Ma non è sufficiente per decidere come impostare le strategie in attesa del 2008. Normalmente alla fine dell’anno gli investitori si spostano sulle small cap che, in questo periodo, iniziano a correre. Con le Borse ancora alle prese con la crisi dei mutui americani subprime i numeri che arrivano dagli Stati Uniti, apparentemente, non aiutano a prendere
una decisione. L’indice S&P500 dal 19 luglio ha perso l’8,36% mentre il Russell 2000 (quello delle piccole imprese), nello stesso periodo ha lasciato per strada il 12,75%.

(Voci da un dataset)

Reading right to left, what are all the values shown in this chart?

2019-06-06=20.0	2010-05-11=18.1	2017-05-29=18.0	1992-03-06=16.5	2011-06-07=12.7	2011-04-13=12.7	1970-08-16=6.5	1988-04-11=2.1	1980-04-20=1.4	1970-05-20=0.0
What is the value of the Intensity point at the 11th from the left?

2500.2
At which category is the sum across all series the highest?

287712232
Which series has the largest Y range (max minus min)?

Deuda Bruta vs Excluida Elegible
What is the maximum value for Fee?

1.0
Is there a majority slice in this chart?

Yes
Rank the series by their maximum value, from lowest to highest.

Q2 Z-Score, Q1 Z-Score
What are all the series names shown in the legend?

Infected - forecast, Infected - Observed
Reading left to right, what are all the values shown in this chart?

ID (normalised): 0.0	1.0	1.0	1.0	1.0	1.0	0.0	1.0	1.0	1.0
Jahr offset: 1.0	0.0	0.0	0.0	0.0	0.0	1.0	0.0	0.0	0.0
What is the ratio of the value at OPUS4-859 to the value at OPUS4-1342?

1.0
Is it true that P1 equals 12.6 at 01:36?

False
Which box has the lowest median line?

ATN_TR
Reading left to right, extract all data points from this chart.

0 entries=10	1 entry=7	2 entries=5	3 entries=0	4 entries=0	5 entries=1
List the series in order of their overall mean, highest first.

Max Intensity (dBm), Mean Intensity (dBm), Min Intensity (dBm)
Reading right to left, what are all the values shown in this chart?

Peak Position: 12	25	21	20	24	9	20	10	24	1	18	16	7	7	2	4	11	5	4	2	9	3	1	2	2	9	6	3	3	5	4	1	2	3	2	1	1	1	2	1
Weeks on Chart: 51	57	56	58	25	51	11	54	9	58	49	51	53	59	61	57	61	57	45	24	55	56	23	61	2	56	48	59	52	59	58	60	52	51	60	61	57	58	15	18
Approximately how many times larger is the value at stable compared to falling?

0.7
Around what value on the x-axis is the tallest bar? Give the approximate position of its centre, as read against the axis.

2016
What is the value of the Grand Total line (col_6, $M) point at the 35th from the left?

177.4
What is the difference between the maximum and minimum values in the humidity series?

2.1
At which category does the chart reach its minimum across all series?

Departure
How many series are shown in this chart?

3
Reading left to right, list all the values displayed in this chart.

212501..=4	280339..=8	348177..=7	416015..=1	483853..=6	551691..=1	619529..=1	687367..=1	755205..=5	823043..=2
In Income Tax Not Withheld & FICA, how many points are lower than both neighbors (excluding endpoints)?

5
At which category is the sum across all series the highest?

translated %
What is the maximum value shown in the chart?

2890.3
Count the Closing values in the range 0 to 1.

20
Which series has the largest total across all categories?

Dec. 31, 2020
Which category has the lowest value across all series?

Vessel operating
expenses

Ordine di lavoro: Ripeta integralmente l'estratto della fonte, senza alcuna modifica.

Risposta scritta:
Ma non è sufficiente per decidere come impostare le strategie in attesa del 2008. Normalmente alla fine dell’anno gli investitori si spostano sulle small cap che, in questo periodo, iniziano a correre. Con le Borse ancora alle prese con la crisi dei mutui americani subprime i numeri che arrivano dagli Stati Uniti, apparentemente, non aiutano a prendere
una decisione. L’indice S&P500 dal 19 luglio ha perso l’8,36% mentre il Russell 2000 (quello delle piccole imprese), nello stesso periodo ha lasciato per strada il 12,75%.